» PROMPT 1:
Put the rows into a JSON list of strings, one string per line, starting at the first line of the rows and ending at the line that contains "Tradition der Navajo". Leave out blank lines.

» PASSAGE PROVIDED:
============

Michael Oh fires to plate in a game against Niles West this spring. PHOTOGRAPHY BY GEORGE PFOERTNER
Every morning, it’s the same. Michael Oh starts each day with the same breakfast: three eggs over easy topped with Tabasco sauce — “Gotta have the Tabasco sauce,” he says — and a handful of walnuts.
He’s in a rut, right? Actually, it’s the exact opposite.
Routines are crucial to the recent Glenbrook North graduate. They’re as important as getting a first-pitch curveball over for a strike or painting the corner with a tailing fastball.
“I don’t want breakfast to be an issue,” the pitcher, eyes beaming, says.
“I started this in late August,” adds the 6-foot-4, 215-pound right-hander, who will pitch for Creighton University. “I’ve taken nutrition and my workout plan very seriously.”
“Clean” eating is just as important as a repeatable pitching motion, sound mechanics or a consistent bullpen session — especially for a pitcher of Oh’s stature.
But don’t miss the over easy part.
That’s the part that helps define Michael Oh.
He’s likeable, personable and oh so easygoing — as long as he’s not pitching in innings 1 through 7.
“He’s a great teammate,” his catcher, Hikaru Ozone, says. “Nice to everyone.”
“His character is phenomenal,” his coach, GBN’s Dominic Savino, adds. “And that’s just a by-product of how he’s been raised by his parents [Harrison and Young Oh]. He’s been raised the right way, and that comes through on and off the field.”
But easy only goes so far. Oh is a different guy when he takes the hill. He doesn’t like to give in to hitters — and usually doesn’t.
“He’s a competitor,” says Savino. “He brings the right approach to the game, and he’s able to flip the switch. He can go from being a mild-mannered [teen] to a ferocious competitor just like that.
“He has high expectations for himself, and that’s why he performs at such a high level,” the coach adds.
Opposing hitters usually find him not so pleasant and gracious. With his deep repertoire — four-seam fastball, two-seam fastball, curve and a work-in-progress change-up — Oh is not easy to solve.
“He’s got a great posture on the mound,” says Ozone, who was backstop for the past two seasons. “He can throw all of his pitches for strikes.”
And that trademark 12-6 curveball? It can be deeply troubling — to opposing hitters.
“It’s hard to hit,” Ozone says. “He can locate it down at the knees all day long.”
Jim Sakas, renowned pitching coach at Slammers Training Academy in Lake Forest, taught him the curve, while current GBN pitching coach Dave Lindley, another widely acclaimed instructor, helped him refine it.

============

» SOURCE RECORDS:
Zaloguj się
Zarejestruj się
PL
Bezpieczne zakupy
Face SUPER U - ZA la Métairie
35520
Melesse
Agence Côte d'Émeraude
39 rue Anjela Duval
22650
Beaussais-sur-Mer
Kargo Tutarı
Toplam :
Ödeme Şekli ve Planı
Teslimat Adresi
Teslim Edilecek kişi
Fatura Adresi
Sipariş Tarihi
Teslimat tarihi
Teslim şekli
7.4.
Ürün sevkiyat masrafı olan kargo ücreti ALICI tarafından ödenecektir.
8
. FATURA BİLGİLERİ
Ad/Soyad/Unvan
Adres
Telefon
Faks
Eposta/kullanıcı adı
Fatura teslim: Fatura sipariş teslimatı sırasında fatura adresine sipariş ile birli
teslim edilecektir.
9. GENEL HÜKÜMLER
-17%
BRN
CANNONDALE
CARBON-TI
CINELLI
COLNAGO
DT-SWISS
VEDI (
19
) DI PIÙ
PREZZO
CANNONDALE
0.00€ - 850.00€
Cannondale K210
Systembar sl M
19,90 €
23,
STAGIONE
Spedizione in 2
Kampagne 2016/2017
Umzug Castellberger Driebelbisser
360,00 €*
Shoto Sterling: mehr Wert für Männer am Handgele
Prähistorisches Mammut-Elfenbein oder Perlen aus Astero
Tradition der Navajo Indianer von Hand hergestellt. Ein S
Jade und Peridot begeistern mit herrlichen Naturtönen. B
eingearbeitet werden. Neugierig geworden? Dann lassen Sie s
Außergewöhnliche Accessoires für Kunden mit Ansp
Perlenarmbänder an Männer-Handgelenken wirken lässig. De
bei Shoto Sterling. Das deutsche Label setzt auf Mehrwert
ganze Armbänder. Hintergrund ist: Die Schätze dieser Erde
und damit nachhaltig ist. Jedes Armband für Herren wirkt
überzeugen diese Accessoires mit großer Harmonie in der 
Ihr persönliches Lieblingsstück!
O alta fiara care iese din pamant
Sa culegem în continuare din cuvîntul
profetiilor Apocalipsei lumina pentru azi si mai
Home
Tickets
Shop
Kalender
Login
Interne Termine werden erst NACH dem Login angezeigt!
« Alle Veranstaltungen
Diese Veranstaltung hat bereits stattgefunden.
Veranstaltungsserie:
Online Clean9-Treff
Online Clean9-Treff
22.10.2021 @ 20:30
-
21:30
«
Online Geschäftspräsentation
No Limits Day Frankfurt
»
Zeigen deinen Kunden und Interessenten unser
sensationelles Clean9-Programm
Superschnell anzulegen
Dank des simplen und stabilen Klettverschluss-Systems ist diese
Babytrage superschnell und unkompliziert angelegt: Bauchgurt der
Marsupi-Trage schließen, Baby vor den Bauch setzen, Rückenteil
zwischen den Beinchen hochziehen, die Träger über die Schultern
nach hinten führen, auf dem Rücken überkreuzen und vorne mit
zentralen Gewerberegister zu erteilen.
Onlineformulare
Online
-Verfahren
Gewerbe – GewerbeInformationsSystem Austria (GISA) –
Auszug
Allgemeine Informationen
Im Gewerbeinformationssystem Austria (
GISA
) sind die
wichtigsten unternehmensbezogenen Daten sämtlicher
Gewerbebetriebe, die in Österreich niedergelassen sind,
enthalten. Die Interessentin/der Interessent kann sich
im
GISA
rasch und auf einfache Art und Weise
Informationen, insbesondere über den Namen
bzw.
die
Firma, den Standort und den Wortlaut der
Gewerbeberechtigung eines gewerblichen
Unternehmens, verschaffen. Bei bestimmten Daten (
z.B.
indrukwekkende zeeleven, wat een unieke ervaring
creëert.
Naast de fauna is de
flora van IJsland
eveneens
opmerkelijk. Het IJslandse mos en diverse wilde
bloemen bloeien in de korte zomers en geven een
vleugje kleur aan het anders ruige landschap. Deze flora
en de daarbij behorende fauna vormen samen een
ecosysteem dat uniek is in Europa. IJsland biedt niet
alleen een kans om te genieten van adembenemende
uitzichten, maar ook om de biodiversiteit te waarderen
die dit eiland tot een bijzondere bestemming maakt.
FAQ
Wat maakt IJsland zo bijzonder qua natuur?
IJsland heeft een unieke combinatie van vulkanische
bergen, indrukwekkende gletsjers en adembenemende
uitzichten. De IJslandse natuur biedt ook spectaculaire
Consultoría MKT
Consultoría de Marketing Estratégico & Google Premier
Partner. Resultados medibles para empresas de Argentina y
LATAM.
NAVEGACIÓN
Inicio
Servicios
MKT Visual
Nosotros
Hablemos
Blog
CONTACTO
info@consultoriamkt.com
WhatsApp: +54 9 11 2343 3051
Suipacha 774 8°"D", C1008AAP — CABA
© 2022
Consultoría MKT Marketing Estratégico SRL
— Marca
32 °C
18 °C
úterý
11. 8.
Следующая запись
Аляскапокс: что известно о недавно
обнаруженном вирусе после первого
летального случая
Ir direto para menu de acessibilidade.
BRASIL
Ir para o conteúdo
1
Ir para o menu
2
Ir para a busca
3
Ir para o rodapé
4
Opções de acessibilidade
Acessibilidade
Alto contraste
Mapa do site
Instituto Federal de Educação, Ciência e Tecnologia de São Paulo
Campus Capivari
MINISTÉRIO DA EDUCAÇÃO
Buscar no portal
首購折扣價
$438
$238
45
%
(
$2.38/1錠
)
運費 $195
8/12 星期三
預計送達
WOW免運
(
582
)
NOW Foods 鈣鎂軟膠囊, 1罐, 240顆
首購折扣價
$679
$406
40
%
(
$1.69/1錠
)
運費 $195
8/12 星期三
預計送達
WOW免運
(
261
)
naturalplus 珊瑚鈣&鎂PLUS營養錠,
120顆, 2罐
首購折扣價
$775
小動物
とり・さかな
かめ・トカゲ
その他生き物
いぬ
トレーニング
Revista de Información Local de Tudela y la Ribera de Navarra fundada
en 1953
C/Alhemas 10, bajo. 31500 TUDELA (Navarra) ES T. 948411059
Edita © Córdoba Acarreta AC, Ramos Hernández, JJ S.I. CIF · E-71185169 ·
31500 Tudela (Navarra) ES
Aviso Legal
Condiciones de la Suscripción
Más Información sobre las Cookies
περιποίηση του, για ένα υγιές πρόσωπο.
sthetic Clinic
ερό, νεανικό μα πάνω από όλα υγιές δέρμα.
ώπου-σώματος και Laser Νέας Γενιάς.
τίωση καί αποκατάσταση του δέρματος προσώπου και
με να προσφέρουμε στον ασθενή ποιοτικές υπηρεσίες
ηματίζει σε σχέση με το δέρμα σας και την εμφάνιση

============

» PROMPT 2:
From the article about the pitcher Michael Oh, output the passage starting at "But easy only" and ending at "the coach adds.", copied word for word.

» EXERCISE RESULT 1:
[
  "Zaloguj się",
  "Zarejestruj się",
  "PL",
  "Bezpieczne zakupy",
  "Face SUPER U - ZA la Métairie",
  "35520",
  "Melesse",
  "Agence Côte d'Émeraude",
  "39 rue Anjela Duval",
  "22650",
  "Beaussais-sur-Mer",
  "Kargo Tutarı",
  "Toplam :",
  "Ödeme Şekli ve Planı",
  "Teslimat Adresi",
  "Teslim Edilecek kişi",
  "Fatura Adresi",
  "Sipariş Tarihi",
  "Teslimat tarihi",
  "Teslim şekli",
  "7.4.",
  "Ürün sevkiyat masrafı olan kargo ücreti ALICI tarafından ödenecektir.",
  "8",
  ". FATURA BİLGİLERİ",
  "Ad/Soyad/Unvan",
  "Adres",
  "Telefon",
  "Faks",
  "Eposta/kullanıcı adı",
  "Fatura teslim: Fatura sipariş teslimatı sırasında fatura adresine sipariş ile birli",
  "teslim edilecektir.",
  "9. GENEL HÜKÜMLER",
  "-17%",
  "BRN",
  "CANNONDALE",
  "CARBON-TI",
  "CINELLI",
  "COLNAGO",
  "DT-SWISS",
  "VEDI (",
  "19",
  ") DI PIÙ",
  "PREZZO",
  "CANNONDALE",
  "0.00€ - 850.00€",
  "Cannondale K210",
  "Systembar sl M",
  "19,90 €",
  "23,",
  "STAGIONE",
  "Spedizione in 2",
  "Kampagne 2016/2017",
  "Umzug Castellberger Driebelbisser",
  "360,00 €*",
  "Shoto Sterling: mehr Wert für Männer am Handgele",
  "Prähistorisches Mammut-Elfenbein oder Perlen aus Astero",
  "Tradition der Navajo Indianer von Hand hergestellt. Ein S"
]

» EXERCISE RESULT 2:
But easy only goes so far. Oh is a different guy when he takes the hill. He doesn’t like to give in to hitters — and usually doesn’t.
“He’s a competitor,” says Savino. “He brings the right approach to the game, and he’s able to flip the switch. He can go from being a mild-mannered [teen] to a ferocious competitor just like that.
“He has high expectations for himself, and that’s why he performs at such a high level,” the coach adds.